§ **Exercise brief**:
Give back, exactly as written, the lines from the first line of the data below through the line with "Please list the", and omit the pictures.
Records for this exercise Start Marker
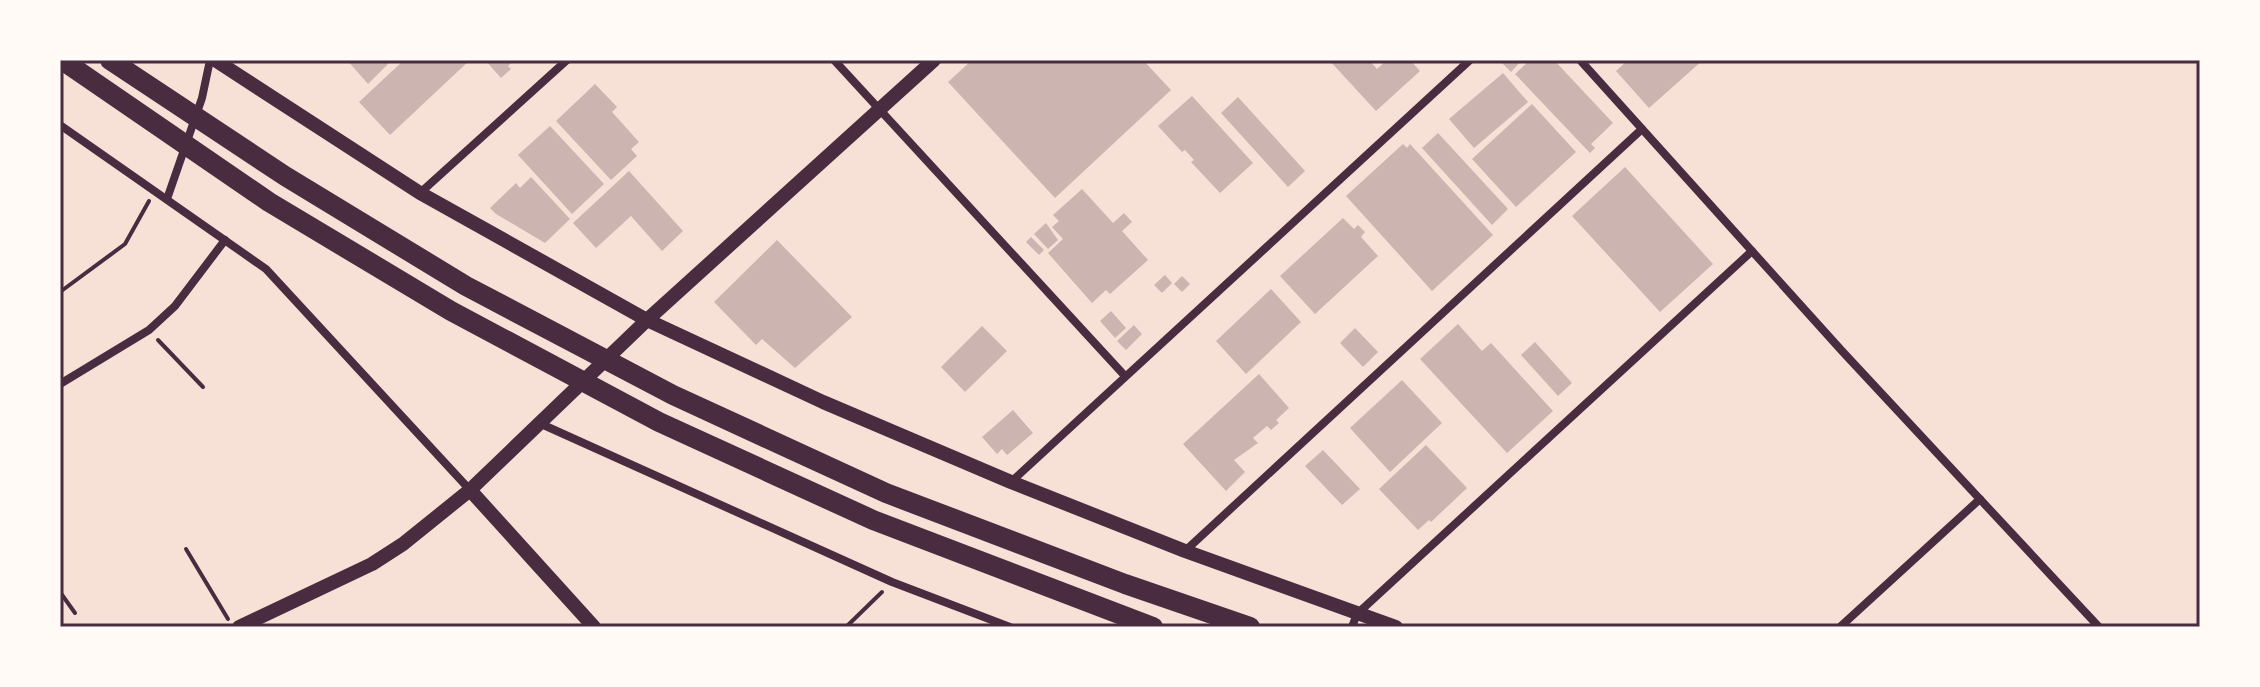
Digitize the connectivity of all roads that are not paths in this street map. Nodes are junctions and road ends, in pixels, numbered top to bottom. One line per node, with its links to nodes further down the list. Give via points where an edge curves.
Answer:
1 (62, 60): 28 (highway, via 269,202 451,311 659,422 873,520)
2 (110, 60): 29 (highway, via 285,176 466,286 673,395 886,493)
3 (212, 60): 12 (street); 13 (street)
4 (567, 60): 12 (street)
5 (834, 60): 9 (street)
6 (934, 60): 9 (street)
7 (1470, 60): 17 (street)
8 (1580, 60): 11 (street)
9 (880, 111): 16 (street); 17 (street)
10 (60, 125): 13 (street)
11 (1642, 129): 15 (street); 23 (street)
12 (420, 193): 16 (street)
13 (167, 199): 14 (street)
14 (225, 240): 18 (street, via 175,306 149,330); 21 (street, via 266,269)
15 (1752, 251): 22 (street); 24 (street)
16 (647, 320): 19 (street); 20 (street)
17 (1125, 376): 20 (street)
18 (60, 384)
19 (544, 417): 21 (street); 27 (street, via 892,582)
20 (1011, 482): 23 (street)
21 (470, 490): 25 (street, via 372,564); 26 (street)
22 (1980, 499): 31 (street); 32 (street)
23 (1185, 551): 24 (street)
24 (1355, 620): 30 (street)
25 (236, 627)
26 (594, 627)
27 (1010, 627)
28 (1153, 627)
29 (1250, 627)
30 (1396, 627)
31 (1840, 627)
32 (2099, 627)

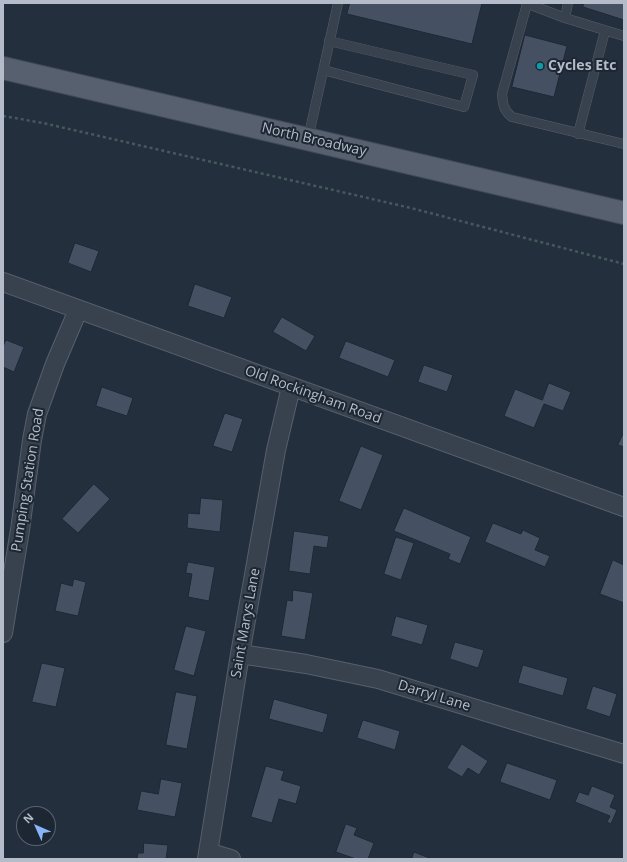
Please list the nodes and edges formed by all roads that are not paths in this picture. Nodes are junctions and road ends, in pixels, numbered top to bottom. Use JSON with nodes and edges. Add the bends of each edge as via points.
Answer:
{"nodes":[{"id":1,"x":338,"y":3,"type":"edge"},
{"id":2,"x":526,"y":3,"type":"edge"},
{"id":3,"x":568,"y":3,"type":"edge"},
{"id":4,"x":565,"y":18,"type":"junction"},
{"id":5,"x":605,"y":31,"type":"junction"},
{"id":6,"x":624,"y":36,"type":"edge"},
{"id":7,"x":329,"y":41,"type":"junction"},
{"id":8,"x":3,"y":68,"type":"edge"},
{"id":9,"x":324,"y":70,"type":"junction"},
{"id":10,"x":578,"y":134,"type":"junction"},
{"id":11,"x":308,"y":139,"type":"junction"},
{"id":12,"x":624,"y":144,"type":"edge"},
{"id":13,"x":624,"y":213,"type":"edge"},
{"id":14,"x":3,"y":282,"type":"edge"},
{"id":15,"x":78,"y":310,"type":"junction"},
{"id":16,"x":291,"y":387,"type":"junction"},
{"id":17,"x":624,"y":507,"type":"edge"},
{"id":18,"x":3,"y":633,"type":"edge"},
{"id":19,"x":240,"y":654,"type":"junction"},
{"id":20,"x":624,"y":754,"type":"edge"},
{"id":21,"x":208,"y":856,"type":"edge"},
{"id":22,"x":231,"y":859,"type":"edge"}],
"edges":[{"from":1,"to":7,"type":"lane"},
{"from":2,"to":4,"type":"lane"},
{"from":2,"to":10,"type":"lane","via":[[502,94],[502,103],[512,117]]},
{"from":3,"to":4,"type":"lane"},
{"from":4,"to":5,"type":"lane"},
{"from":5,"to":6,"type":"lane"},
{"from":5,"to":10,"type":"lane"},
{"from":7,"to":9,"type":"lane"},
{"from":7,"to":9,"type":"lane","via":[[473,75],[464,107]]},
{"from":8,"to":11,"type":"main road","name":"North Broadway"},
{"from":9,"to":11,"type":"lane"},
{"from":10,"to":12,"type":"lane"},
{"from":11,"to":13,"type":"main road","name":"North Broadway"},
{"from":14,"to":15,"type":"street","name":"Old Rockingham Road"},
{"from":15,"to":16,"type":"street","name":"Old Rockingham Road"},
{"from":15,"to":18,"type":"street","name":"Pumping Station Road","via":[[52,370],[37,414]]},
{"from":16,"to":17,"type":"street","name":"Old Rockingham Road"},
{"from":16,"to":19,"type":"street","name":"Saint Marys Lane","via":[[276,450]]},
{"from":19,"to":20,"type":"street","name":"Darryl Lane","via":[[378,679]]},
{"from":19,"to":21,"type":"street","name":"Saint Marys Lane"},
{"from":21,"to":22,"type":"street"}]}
Records for this exercise End Marker
§ **Result of this task**:
Digitize the connectivity of all roads that are not paths in this street map. Nodes are junctions and road ends, in pixels, numbered top to bottom. One line per node, with its links to nodes further down the list. Give via points where an edge curves.
Answer:
1 (62, 60): 28 (highway, via 269,202 451,311 659,422 873,520)
2 (110, 60): 29 (highway, via 285,176 466,286 673,395 886,493)
3 (212, 60): 12 (street); 13 (street)
4 (567, 60): 12 (street)
5 (834, 60): 9 (street)
6 (934, 60): 9 (street)
7 (1470, 60): 17 (street)
8 (1580, 60): 11 (street)
9 (880, 111): 16 (street); 17 (street)
10 (60, 125): 13 (street)
11 (1642, 129): 15 (street); 23 (street)
12 (420, 193): 16 (street)
13 (167, 199): 14 (street)
14 (225, 240): 18 (street, via 175,306 149,330); 21 (street, via 266,269)
15 (1752, 251): 22 (street); 24 (street)
16 (647, 320): 19 (street); 20 (street)
17 (1125, 376): 20 (street)
18 (60, 384)
19 (544, 417): 21 (street); 27 (street, via 892,582)
20 (1011, 482): 23 (street)
21 (470, 490): 25 (street, via 372,564); 26 (street)
22 (1980, 499): 31 (street); 32 (street)
23 (1185, 551): 24 (street)
24 (1355, 620): 30 (street)
25 (236, 627)
26 (594, 627)
27 (1010, 627)
28 (1153, 627)
29 (1250, 627)
30 (1396, 627)
31 (1840, 627)
32 (2099, 627)

Please list the nodes and edges formed by all roads that are not paths in this picture. Nodes are junctions and road ends, in pixels, numbered top to bottom. Use JSON with nodes and edges. Add the bends of each edge as via points.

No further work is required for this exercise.